Quellenauszug>
---

Ist der palästinensische Ministerpräsident Mahmud Abbas nun zum zweiten Mal am Ende?

Von Knut Mellenthin*

Mahmud Abbas, der im Januar gewählte Nachfolger von Yassir Arafat, sieht sich von Israel abermals düpiert. Unter den Palästinensern wächst die Enttäuschung über seine erfolglose Politik. Ist er als Ministerpräsident nun zum zweiten Mal am Ende?

Palästinenser-Präsident Mahmud Abbas hat in der vergangenen Woche der israelischen Zeitung Haaretz sein Leid geklagt: Wie schon im Jahr 2003, als er einige Monate lang Ministerpräsident war, gebe Israel seiner Regierung keine Chance.
»Tag und Nacht machen sie gegen mich in den israelischen Medien Stimmung«, sagte Abbas. Seit er vor gut 100 Tagen am 17. Januar sein Amt antrat, sei keine Minute vergangen ohne Kritik, Beschwerden und Stimmungsmache von israelischer Seite.

Die palästinensische Regierung habe, so Abbas, eine Reihe wichtiger Reformen auf den Gebieten Sicherheit, Finanzen und Verwaltung in Gang gebracht, aber Israel weigere sich, das anzuerkennen. Seine Sicherheitskräfte hätten Dutzende geplanter Anschläge vereitelt, hätten potentielle Attentäter verhaftet, hätten den israelischen Streitkräften beschlagnahmte Waffen und Munition übergeben – ebenfalls ohne dafür Anerkennung zu finden.

Abbas verwies auch darauf, daß Israel die im Februar zugesagte Freilassung palästinensischer Gefangener nur ansatzweise realisiert hat: Erst 500 von insgesamt etwa 9 000 Inhaftierten wurden entlassen. Statt aus mindestens fünf Städten der besetzten Westbank haben die israelischen Truppen sich nur aus zweien – Jericho und Tulkarem – zurückgezogen. Abzug kann das jedoch nicht genannt werden, weil die Zugänge zu den beiden Städten immer noch von israelischen Soldaten abgeriegelt und kontrolliert werden.

---

Daten>

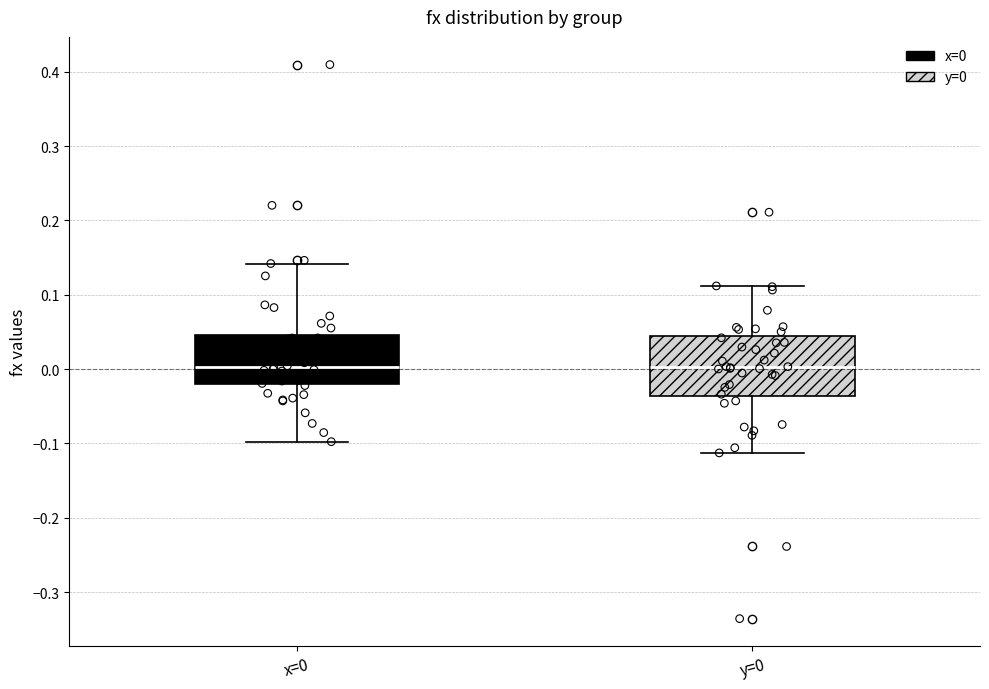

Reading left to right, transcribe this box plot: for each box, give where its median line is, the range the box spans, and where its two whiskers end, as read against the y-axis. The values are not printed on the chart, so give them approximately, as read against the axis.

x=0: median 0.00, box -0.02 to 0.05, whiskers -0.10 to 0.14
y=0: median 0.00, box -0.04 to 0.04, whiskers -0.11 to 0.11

---

Auszuführende Aufgaben>
1. Prüfe, ob die Aussagen (a) „Abbas trat sein Amt am 17. Januar an“, (b) „Israel hat bisher alle rund 9 000 Gefangenen freigelassen“ und (c) „Die israelischen Truppen zogen sich aus Jericho und Tulkarem zurück“ mit dem Artikel über Mahmud Abbas übereinstimmen. Antworte jeweils mit Ja oder Nein und zitiere die entscheidenden Worte des Artikels.
2. Gib den Abschnitt aus dem Artikel über Mahmud Abbas wortgetreu wieder, der mit „Ist der palästinensische“ beginnt und bis einschließlich „Ministerpräsident nun zum zweiten Mal am Ende?“ reicht.
3. Übersetze diesen Satz aus dem Artikel über Mahmud Abbas ins Englische: „Mahmud Abbas, der im Januar gewählte Nachfolger von Yassir Arafat, sieht sich von Israel abermals düpiert.“
Das Material steht in keinem Zusammenhang mit dem Artikel über Mahmud Abbas.

Liste der Antworten>
1.
(a) Ja: „Seit er vor gut 100 Tagen am 17. Januar sein Amt antrat“
(b) Nein: „Erst 500 von insgesamt etwa 9 000 Inhaftierten wurden entlassen.“
(c) Ja: „haben die israelischen Truppen sich nur aus zweien – Jericho und Tulkarem – zurückgezogen“

2.
Ist der palästinensische Ministerpräsident Mahmud Abbas nun zum zweiten Mal am Ende?

Von Knut Mellenthin*

Mahmud Abbas, der im Januar gewählte Nachfolger von Yassir Arafat, sieht sich von Israel abermals düpiert. Unter den Palästinensern wächst die Enttäuschung über seine erfolglose Politik. Ist er als Ministerpräsident nun zum zweiten Mal am Ende?

3. Mahmud Abbas, the successor to Yassir Arafat elected in January, feels duped by Israel once again.